**Problem to solve**
Return the full set of entries exactly. Omit none.

Saved data entries
★ ★ ★ ★ ★ ★ ★

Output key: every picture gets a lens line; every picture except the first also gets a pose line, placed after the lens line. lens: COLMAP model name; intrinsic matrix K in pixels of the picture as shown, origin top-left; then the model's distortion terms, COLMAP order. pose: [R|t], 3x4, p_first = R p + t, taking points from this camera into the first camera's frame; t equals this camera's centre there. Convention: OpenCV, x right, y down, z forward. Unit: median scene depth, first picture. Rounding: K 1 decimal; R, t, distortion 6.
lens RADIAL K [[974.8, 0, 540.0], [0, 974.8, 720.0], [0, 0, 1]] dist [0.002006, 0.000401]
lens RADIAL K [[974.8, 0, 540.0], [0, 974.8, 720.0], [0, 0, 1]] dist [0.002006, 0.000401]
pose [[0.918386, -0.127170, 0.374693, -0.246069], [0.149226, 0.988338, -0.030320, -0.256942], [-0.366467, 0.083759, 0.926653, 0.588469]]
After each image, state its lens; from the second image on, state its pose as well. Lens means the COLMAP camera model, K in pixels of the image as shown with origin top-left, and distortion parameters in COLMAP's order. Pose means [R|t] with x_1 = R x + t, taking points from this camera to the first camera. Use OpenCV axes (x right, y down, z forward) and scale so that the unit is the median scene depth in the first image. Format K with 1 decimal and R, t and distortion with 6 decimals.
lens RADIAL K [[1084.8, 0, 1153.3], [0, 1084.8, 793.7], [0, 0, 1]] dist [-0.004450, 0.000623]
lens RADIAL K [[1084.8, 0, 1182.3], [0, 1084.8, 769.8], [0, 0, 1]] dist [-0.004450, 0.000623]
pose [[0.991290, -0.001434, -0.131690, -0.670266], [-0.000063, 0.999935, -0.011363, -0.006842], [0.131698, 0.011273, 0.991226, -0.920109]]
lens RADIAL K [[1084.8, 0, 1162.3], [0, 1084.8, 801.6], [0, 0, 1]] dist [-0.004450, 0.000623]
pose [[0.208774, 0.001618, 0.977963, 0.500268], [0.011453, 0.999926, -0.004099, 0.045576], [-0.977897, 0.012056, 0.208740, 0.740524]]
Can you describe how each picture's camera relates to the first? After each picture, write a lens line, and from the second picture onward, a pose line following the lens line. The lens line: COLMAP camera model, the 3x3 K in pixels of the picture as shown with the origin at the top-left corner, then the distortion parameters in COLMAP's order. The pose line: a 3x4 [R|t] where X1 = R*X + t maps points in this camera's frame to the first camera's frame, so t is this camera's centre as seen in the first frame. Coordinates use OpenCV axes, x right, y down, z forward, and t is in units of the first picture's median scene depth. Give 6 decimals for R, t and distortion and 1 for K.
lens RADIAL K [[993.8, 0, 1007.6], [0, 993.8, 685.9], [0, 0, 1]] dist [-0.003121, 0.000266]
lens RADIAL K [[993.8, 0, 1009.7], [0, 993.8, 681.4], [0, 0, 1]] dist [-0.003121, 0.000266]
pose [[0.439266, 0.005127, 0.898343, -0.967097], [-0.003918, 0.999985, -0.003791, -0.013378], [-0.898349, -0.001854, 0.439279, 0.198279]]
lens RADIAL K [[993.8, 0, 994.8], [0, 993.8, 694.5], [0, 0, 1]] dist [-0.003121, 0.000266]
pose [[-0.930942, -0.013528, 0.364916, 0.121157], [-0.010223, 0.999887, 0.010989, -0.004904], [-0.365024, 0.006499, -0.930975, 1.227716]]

★ ★ ★ ★ ★ ★ ★

**Result of this task**
Output key: every picture gets a lens line; every picture except the first also gets a pose line, placed after the lens line. lens: COLMAP model name; intrinsic matrix K in pixels of the picture as shown, origin top-left; then the model's distortion terms, COLMAP order. pose: [R|t], 3x4, p_first = R p + t, taking points from this camera into the first camera's frame; t equals this camera's centre there. Convention: OpenCV, x right, y down, z forward. Unit: median scene depth, first picture. Rounding: K 1 decimal; R, t, distortion 6.
lens RADIAL K [[974.8, 0, 540.0], [0, 974.8, 720.0], [0, 0, 1]] dist [0.002006, 0.000401]
lens RADIAL K [[974.8, 0, 540.0], [0, 974.8, 720.0], [0, 0, 1]] dist [0.002006, 0.000401]
pose [[0.918386, -0.127170, 0.374693, -0.246069], [0.149226, 0.988338, -0.030320, -0.256942], [-0.366467, 0.083759, 0.926653, 0.588469]]
After each image, state its lens; from the second image on, state its pose as well. Lens means the COLMAP camera model, K in pixels of the image as shown with origin top-left, and distortion parameters in COLMAP's order. Pose means [R|t] with x_1 = R x + t, taking points from this camera to the first camera. Use OpenCV axes (x right, y down, z forward) and scale so that the unit is the median scene depth in the first image. Format K with 1 decimal and R, t and distortion with 6 decimals.
lens RADIAL K [[1084.8, 0, 1153.3], [0, 1084.8, 793.7], [0, 0, 1]] dist [-0.004450, 0.000623]
lens RADIAL K [[1084.8, 0, 1182.3], [0, 1084.8, 769.8], [0, 0, 1]] dist [-0.004450, 0.000623]
pose [[0.991290, -0.001434, -0.131690, -0.670266], [-0.000063, 0.999935, -0.011363, -0.006842], [0.131698, 0.011273, 0.991226, -0.920109]]
lens RADIAL K [[1084.8, 0, 1162.3], [0, 1084.8, 801.6], [0, 0, 1]] dist [-0.004450, 0.000623]
pose [[0.208774, 0.001618, 0.977963, 0.500268], [0.011453, 0.999926, -0.004099, 0.045576], [-0.977897, 0.012056, 0.208740, 0.740524]]
Can you describe how each picture's camera relates to the first? After each picture, write a lens line, and from the second picture onward, a pose line following the lens line. The lens line: COLMAP camera model, the 3x3 K in pixels of the picture as shown with the origin at the top-left corner, then the distortion parameters in COLMAP's order. The pose line: a 3x4 [R|t] where X1 = R*X + t maps points in this camera's frame to the first camera's frame, so t is this camera's centre as seen in the first frame. Coordinates use OpenCV axes, x right, y down, z forward, and t is in units of the first picture's median scene depth. Give 6 decimals for R, t and distortion and 1 for K.
lens RADIAL K [[993.8, 0, 1007.6], [0, 993.8, 685.9], [0, 0, 1]] dist [-0.003121, 0.000266]
lens RADIAL K [[993.8, 0, 1009.7], [0, 993.8, 681.4], [0, 0, 1]] dist [-0.003121, 0.000266]
pose [[0.439266, 0.005127, 0.898343, -0.967097], [-0.003918, 0.999985, -0.003791, -0.013378], [-0.898349, -0.001854, 0.439279, 0.198279]]
lens RADIAL K [[993.8, 0, 994.8], [0, 993.8, 694.5], [0, 0, 1]] dist [-0.003121, 0.000266]
pose [[-0.930942, -0.013528, 0.364916, 0.121157], [-0.010223, 0.999887, 0.010989, -0.004904], [-0.365024, 0.006499, -0.930975, 1.227716]]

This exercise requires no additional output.